On 31 January 2020, the Ordinance for implementing mandatory disclosure rules pursuant to Council Directive (EU) 2018/822 (DAC6) was published in the Official Gazette. The Romanian version of the law is closely aligned with the DAC6 Directive’s scope, hallmarks, and reporting requirements.
The provisions of ATAD II have been implemented in Romanian tax legislation. The Ordinance implementing ATAD II (published in the Official Gazette on 31 January 2020) is in line with ATAD II provisions.
Starting with Q3 of 2018, companies may opt for quarterly distribution of profits to shareholders. Reconciliation of such amounts is performed subsequent to the approval of the annual financial statements. Those who opt for the quarterly distribution of dividends are required to prepare interim financial statements. Any differences resulting from the reconciliation are payable within 60 days of the date of approval of the annual financial statements. Failure to meet that deadline results in penalty interest being due.
Dividend tax
For dividends distributed as of 1 January 2026, the dividend tax rate has been increased from 10% to 16%.
WHT on dividends obtained by non-residents
For dividends distributed as of 1 January 2026 by a Romanian resident to a non-resident, the dividend tax rate has been increased from 10% to 16%.
Value-added tax (VAT)
Value added tax
The standard VAT rate in force in Romania is 21%, with two reduced VAT rates of 11% applicable for certain goods and services. Also, the Romanian VAT legislation prescribes specific types of goods and services for which a VAT exemption regime can be applied (either with or without VAT deduction right).
A Romanian entity becomes liable to register for VAT purposes upon exceeding the RON 395.000 threshold of VAT-able operations performed*. However, the VAT registration can be obtained before reaching the threshold, thus enabling the entity to exert the deduction of input VAT for acquisitions made for the intended VAT-able operations. The VAT registration code is granted pursuant to submitting a VAT registration file with the VAT registration request and various information, which can differ from one tax administration to another. The entity’s representatives might be requested to submit additional documents and/or provide clarifications to satisfy the scrutinized items.
In case a company solely performs VAT exempt without deduction right operations, it is not liable to register for VAT purposes, but would also not be allowed to deduct input VAT on acquisitions.
In case a company performs activities taxable / exempt with and without VAT deduction right, it is liable to request the VAT registration in case the above mentioned threshold is exceeded. In case the threshold is not exceeded, the company may opt to register for VAT purposes.
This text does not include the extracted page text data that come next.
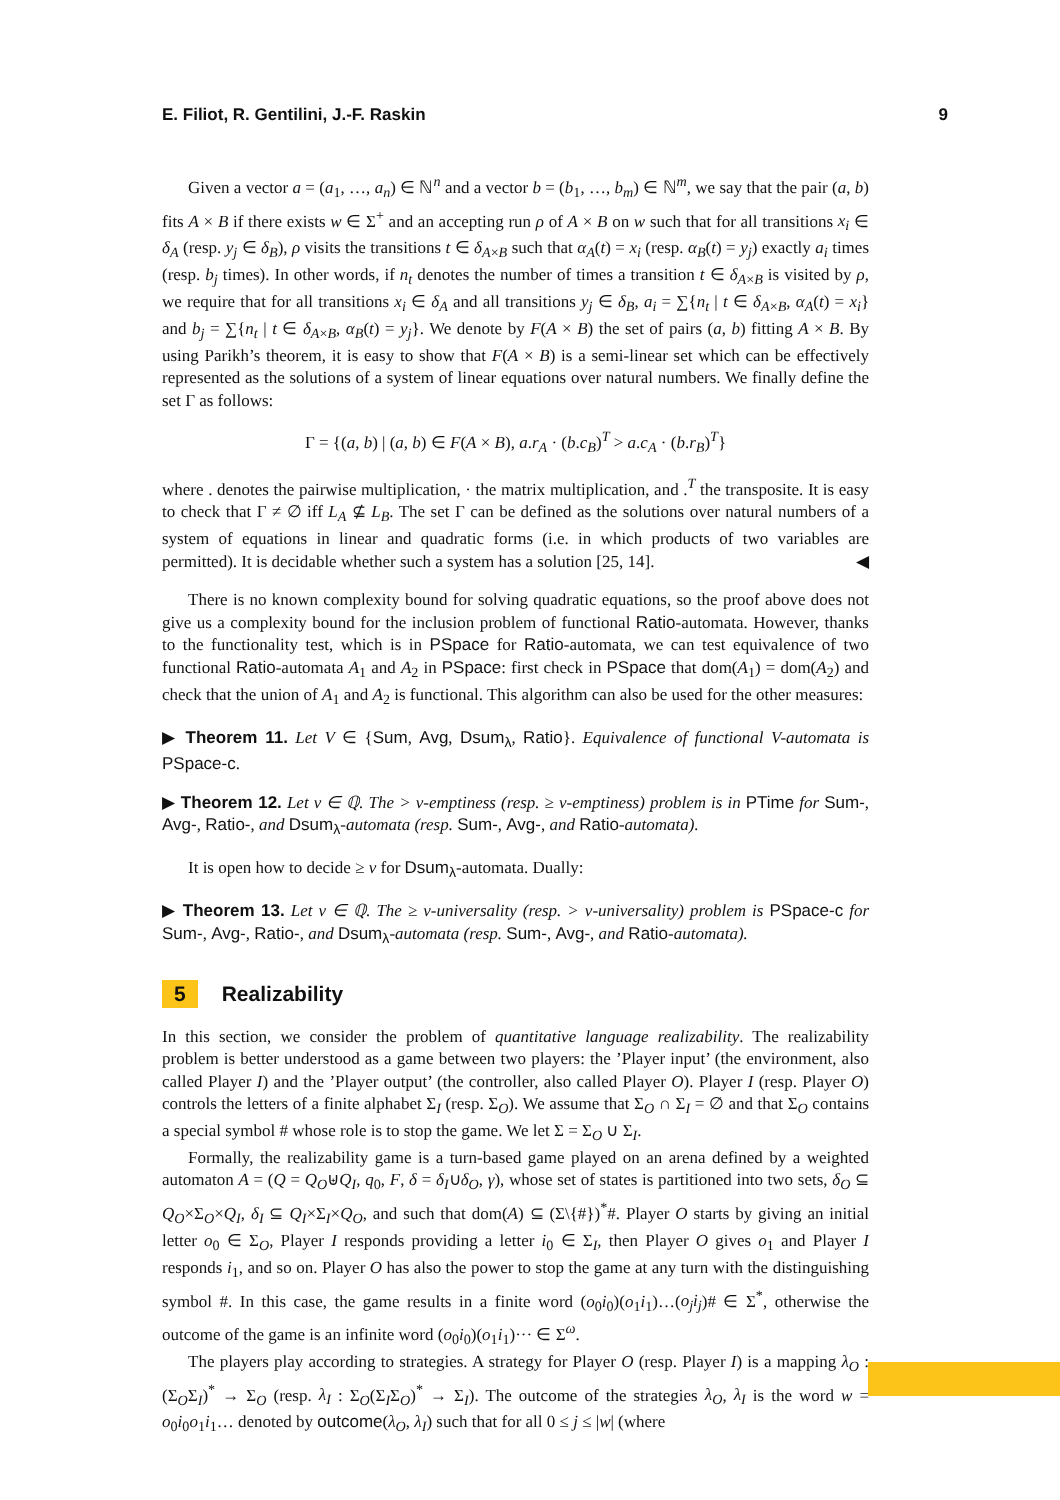E. Filiot, R. Gentilini, J.-F. Raskin 9
Given a vector a = (a<sub>1</sub>, …, a<sub>n</sub>) ∈ ℕ<sup>n</sup> and a vector b = (b<sub>1</sub>, …, b<sub>m</sub>) ∈ ℕ<sup>m</sup>, we say that the pair (a, b) fits A × B if there exists w ∈ Σ<sup>+</sup> and an accepting run ρ of A × B on w such that for all transitions x<sub>i</sub> ∈ δ<sub>A</sub> (resp. y<sub>j</sub> ∈ δ<sub>B</sub>), ρ visits the transitions t ∈ δ<sub>A×B</sub> such that α<sub>A</sub>(t) = x<sub>i</sub> (resp. α<sub>B</sub>(t) = y<sub>j</sub>) exactly a<sub>i</sub> times (resp. b<sub>j</sub> times). In other words, if n<sub>t</sub> denotes the number of times a transition t ∈ δ<sub>A×B</sub> is visited by ρ, we require that for all transitions x<sub>i</sub> ∈ δ<sub>A</sub> and all transitions y<sub>j</sub> ∈ δ<sub>B</sub>, a<sub>i</sub> = ∑{n<sub>t</sub> | t ∈ δ<sub>A×B</sub>, α<sub>A</sub>(t) = x<sub>i</sub>} and b<sub>j</sub> = ∑{n<sub>t</sub> | t ∈ δ<sub>A×B</sub>, α<sub>B</sub>(t) = y<sub>j</sub>}. We denote by F(A × B) the set of pairs (a, b) fitting A × B. By using Parikh’s theorem, it is easy to show that F(A × B) is a semi-linear set which can be effectively represented as the solutions of a system of linear equations over natural numbers. We finally define the set Γ as follows:
Γ = {(a, b) | (a, b) ∈ F(A × B), a.r<sub>A</sub> · (b.c<sub>B</sub>)<sup>T</sup> > a.c<sub>A</sub> · (b.r<sub>B</sub>)<sup>T</sup>}
where . denotes the pairwise multiplication, · the matrix multiplication, and .<sup>T</sup> the transposite. It is easy to check that Γ ≠ ∅ iff L<sub>A</sub> ⊈ L<sub>B</sub>. The set Γ can be defined as the solutions over natural numbers of a system of equations in linear and quadratic forms (i.e. in which products of two variables are permitted). It is decidable whether such a system has a solution [25, 14]. ◀
There is no known complexity bound for solving quadratic equations, so the proof above does not give us a complexity bound for the inclusion problem of functional Ratio-automata. However, thanks to the functionality test, which is in PSpace for Ratio-automata, we can test equivalence of two functional Ratio-automata A<sub>1</sub> and A<sub>2</sub> in PSpace: first check in PSpace that dom(A<sub>1</sub>) = dom(A<sub>2</sub>) and check that the union of A<sub>1</sub> and A<sub>2</sub> is functional. This algorithm can also be used for the other measures:
▶ Theorem 11. Let V ∈ {Sum, Avg, Dsum<sub>λ</sub>, Ratio}. Equivalence of functional V-automata is PSpace-c.
▶ Theorem 12. Let ν ∈ ℚ. The > ν-emptiness (resp. ≥ ν-emptiness) problem is in PTime for Sum-, Avg-, Ratio-, and Dsum<sub>λ</sub>-automata (resp. Sum-, Avg-, and Ratio-automata).
It is open how to decide ≥ ν for Dsum<sub>λ</sub>-automata. Dually:
▶ Theorem 13. Let ν ∈ ℚ. The ≥ ν-universality (resp. > ν-universality) problem is PSpace-c for Sum-, Avg-, Ratio-, and Dsum<sub>λ</sub>-automata (resp. Sum-, Avg-, and Ratio-automata).
5 Realizability
In this section, we consider the problem of quantitative language realizability. The realizability problem is better understood as a game between two players: the ’Player input’ (the environment, also called Player I) and the ’Player output’ (the controller, also called Player O). Player I (resp. Player O) controls the letters of a finite alphabet Σ<sub>I</sub> (resp. Σ<sub>O</sub>). We assume that Σ<sub>O</sub> ∩ Σ<sub>I</sub> = ∅ and that Σ<sub>O</sub> contains a special symbol # whose role is to stop the game. We let Σ = Σ<sub>O</sub> ∪ Σ<sub>I</sub>.
Formally, the realizability game is a turn-based game played on an arena defined by a weighted automaton A = (Q = Q<sub>O</sub>⊎Q<sub>I</sub>, q<sub>0</sub>, F, δ = δ<sub>I</sub>∪δ<sub>O</sub>, γ), whose set of states is partitioned into two sets, δ<sub>O</sub> ⊆ Q<sub>O</sub>×Σ<sub>O</sub>×Q<sub>I</sub>, δ<sub>I</sub> ⊆ Q<sub>I</sub>×Σ<sub>I</sub>×Q<sub>O</sub>, and such that dom(A) ⊆ (Σ\{#})<sup>*</sup>#. Player O starts by giving an initial letter o<sub>0</sub> ∈ Σ<sub>O</sub>, Player I responds providing a letter i<sub>0</sub> ∈ Σ<sub>I</sub>, then Player O gives o<sub>1</sub> and Player I responds i<sub>1</sub>, and so on. Player O has also the power to stop the game at any turn with the distinguishing symbol #. In this case, the game results in a finite word (o<sub>0</sub>i<sub>0</sub>)(o<sub>1</sub>i<sub>1</sub>)…(o<sub>j</sub>i<sub>j</sub>)# ∈ Σ<sup>*</sup>, otherwise the outcome of the game is an infinite word (o<sub>0</sub>i<sub>0</sub>)(o<sub>1</sub>i<sub>1</sub>)··· ∈ Σ<sup>ω</sup>.
The players play according to strategies. A strategy for Player O (resp. Player I) is a mapping λ<sub>O</sub> : (Σ<sub>O</sub>Σ<sub>I</sub>)<sup>*</sup> → Σ<sub>O</sub> (resp. λ<sub>I</sub> : Σ<sub>O</sub>(Σ<sub>I</sub>Σ<sub>O</sub>)<sup>*</sup> → Σ<sub>I</sub>). The outcome of the strategies λ<sub>O</sub>, λ<sub>I</sub> is the word w = o<sub>0</sub>i<sub>0</sub>o<sub>1</sub>i<sub>1</sub>… denoted by outcome(λ<sub>O</sub>, λ<sub>I</sub>) such that for all 0 ≤ j ≤ |w| (where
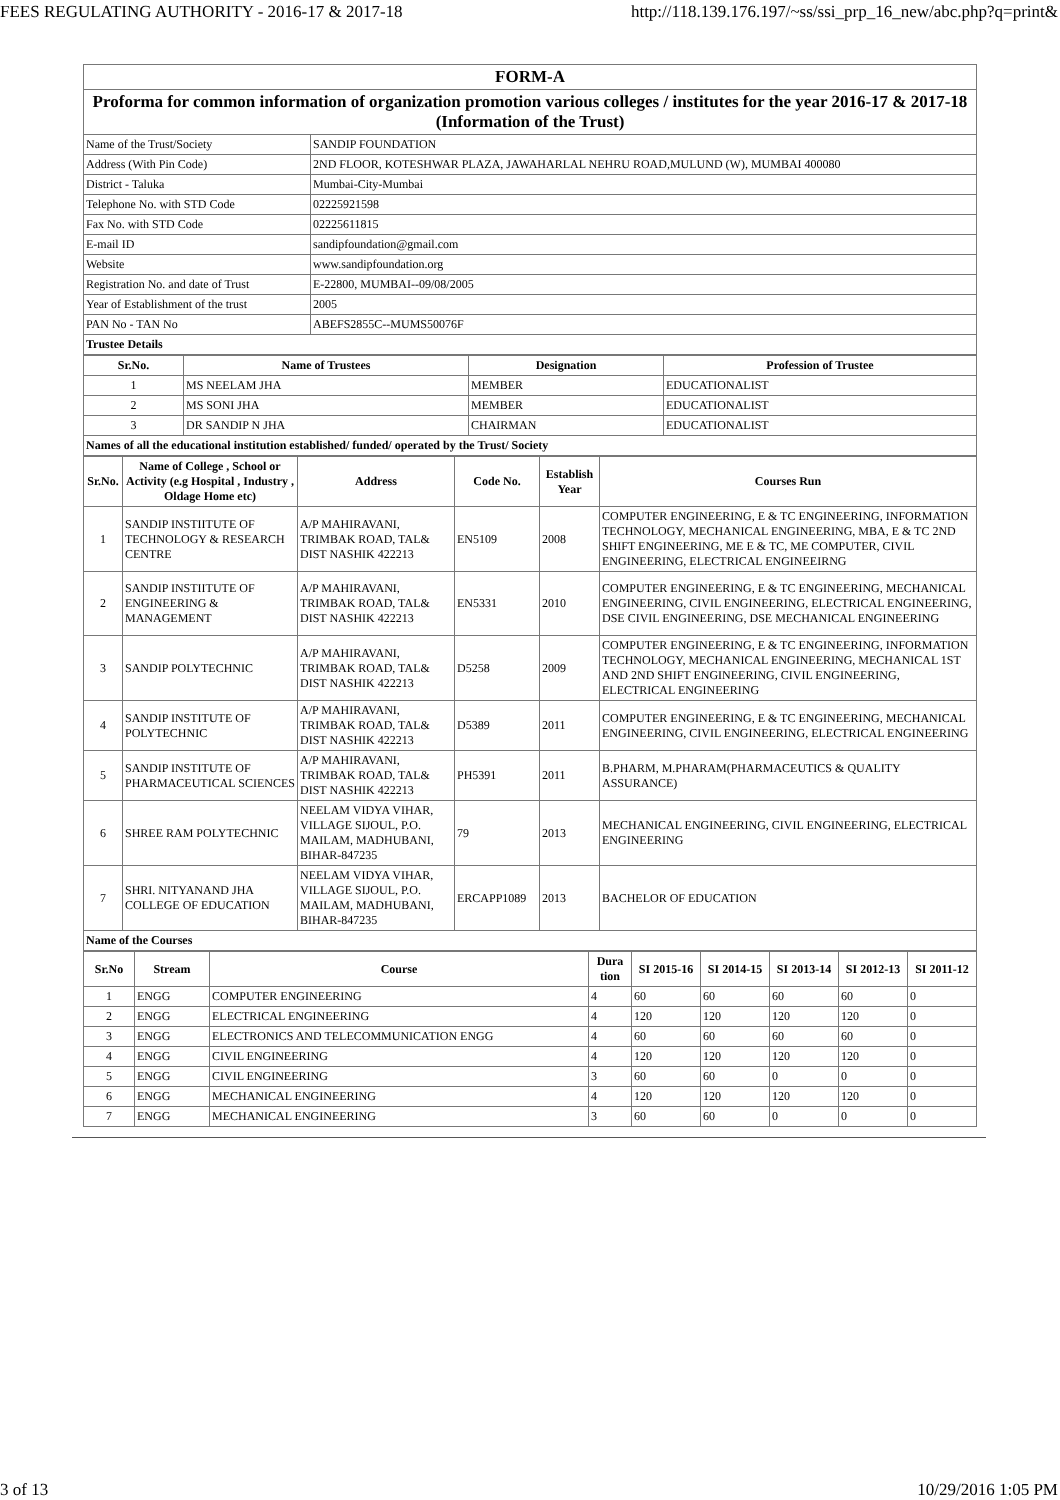FEES REGULATING AUTHORITY - 2016-17 & 2017-18 http://118.139.176.197/~ss/ssi_prp_16_new/abc.php?q=print&
| FORM-A | |
| Proforma for common information of organization promotion various colleges / institutes for the year 2016-17 & 2017-18 (Information of the Trust) | |
| Name of the Trust/Society | SANDIP FOUNDATION |
| Address (With Pin Code) | 2ND FLOOR, KOTESHWAR PLAZA, JAWAHARLAL NEHRU ROAD,MULUND (W), MUMBAI 400080 |
| District - Taluka | Mumbai-City-Mumbai |
| Telephone No. with STD Code | 02225921598 |
| Fax No. with STD Code | 02225611815 |
| E-mail ID | sandipfoundation@gmail.com |
| Website | www.sandipfoundation.org |
| Registration No. and date of Trust | E-22800, MUMBAI--09/08/2005 |
| Year of Establishment of the trust | 2005 |
| PAN No - TAN No | ABEFS2855C--MUMS50076F |
| Trustee Details | |
| Sr.No. | Name of Trustees | Designation | Profession of Trustee |
| --- | --- | --- | --- |
| 1 | MS NEELAM JHA | MEMBER | EDUCATIONALIST |
| 2 | MS SONI JHA | MEMBER | EDUCATIONALIST |
| 3 | DR SANDIP N JHA | CHAIRMAN | EDUCATIONALIST |
| Names of all the educational institution established/ funded/ operated by the Trust/ Society | | | |
| Sr.No. | Name of College , School or Activity (e.g Hospital , Industry , Oldage Home etc) | Address | Code No. | Establish Year | Courses Run |
| --- | --- | --- | --- | --- | --- |
| 1 | SANDIP INSTIITUTE OF TECHNOLOGY & RESEARCH CENTRE | A/P MAHIRAVANI, TRIMBAK ROAD, TAL& DIST NASHIK 422213 | EN5109 | 2008 | COMPUTER ENGINEERING, E & TC ENGINEERING, INFORMATION TECHNOLOGY, MECHANICAL ENGINEERING, MBA, E & TC 2ND SHIFT ENGINEERING, ME E & TC, ME COMPUTER, CIVIL ENGINEERING, ELECTRICAL ENGINEEIRNG |
| 2 | SANDIP INSTIITUTE OF ENGINEERING & MANAGEMENT | A/P MAHIRAVANI, TRIMBAK ROAD, TAL& DIST NASHIK 422213 | EN5331 | 2010 | COMPUTER ENGINEERING, E & TC ENGINEERING, MECHANICAL ENGINEERING, CIVIL ENGINEERING, ELECTRICAL ENGINEERING, DSE CIVIL ENGINEERING, DSE MECHANICAL ENGINEERING |
| 3 | SANDIP POLYTECHNIC | A/P MAHIRAVANI, TRIMBAK ROAD, TAL& DIST NASHIK 422213 | D5258 | 2009 | COMPUTER ENGINEERING, E & TC ENGINEERING, INFORMATION TECHNOLOGY, MECHANICAL ENGINEERING, MECHANICAL 1ST AND 2ND SHIFT ENGINEERING, CIVIL ENGINEERING, ELECTRICAL ENGINEERING |
| 4 | SANDIP INSTITUTE OF POLYTECHNIC | A/P MAHIRAVANI, TRIMBAK ROAD, TAL& DIST NASHIK 422213 | D5389 | 2011 | COMPUTER ENGINEERING, E & TC ENGINEERING, MECHANICAL ENGINEERING, CIVIL ENGINEERING, ELECTRICAL ENGINEERING |
| 5 | SANDIP INSTITUTE OF PHARMACEUTICAL SCIENCES | A/P MAHIRAVANI, TRIMBAK ROAD, TAL& DIST NASHIK 422213 | PH5391 | 2011 | B.PHARM, M.PHARAM(PHARMACEUTICS & QUALITY ASSURANCE) |
| 6 | SHREE RAM POLYTECHNIC | NEELAM VIDYA VIHAR, VILLAGE SIJOUL, P.O. MAILAM, MADHUBANI, BIHAR-847235 | 79 | 2013 | MECHANICAL ENGINEERING, CIVIL ENGINEERING, ELECTRICAL ENGINEERING |
| 7 | SHRI. NITYANAND JHA COLLEGE OF EDUCATION | NEELAM VIDYA VIHAR, VILLAGE SIJOUL, P.O. MAILAM, MADHUBANI, BIHAR-847235 | ERCAPP1089 | 2013 | BACHELOR OF EDUCATION |
| Name of the Courses | | | | | |
| Sr.No | Stream | Course | Dura tion | SI 2015-16 | SI 2014-15 | SI 2013-14 | SI 2012-13 | SI 2011-12 |
| --- | --- | --- | --- | --- | --- | --- | --- | --- |
| 1 | ENGG | COMPUTER ENGINEERING | 4 | 60 | 60 | 60 | 60 | 0 |
| 2 | ENGG | ELECTRICAL ENGINEERING | 4 | 120 | 120 | 120 | 120 | 0 |
| 3 | ENGG | ELECTRONICS AND TELECOMMUNICATION ENGG | 4 | 60 | 60 | 60 | 60 | 0 |
| 4 | ENGG | CIVIL ENGINEERING | 4 | 120 | 120 | 120 | 120 | 0 |
| 5 | ENGG | CIVIL ENGINEERING | 3 | 60 | 60 | 0 | 0 | 0 |
| 6 | ENGG | MECHANICAL ENGINEERING | 4 | 120 | 120 | 120 | 120 | 0 |
| 7 | ENGG | MECHANICAL ENGINEERING | 3 | 60 | 60 | 0 | 0 | 0 |
3 of 13 10/29/2016 1:05 PM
As a VAT registered entity, the company may exert the VAT deduction right for its acquisitions, as follows:
- via direct allocation - full VAT can be deducted from the acquisitions made solely for operations with deduction right;
- via pro-rata mechanism - in case certain acquisitions cannot be directly allocated to either operations with / without VAT deduction right, the related VAT can be deducted based on a pro-rata computed as a ratio between the value of operations with VAT deduction right and the total value of the operations performed.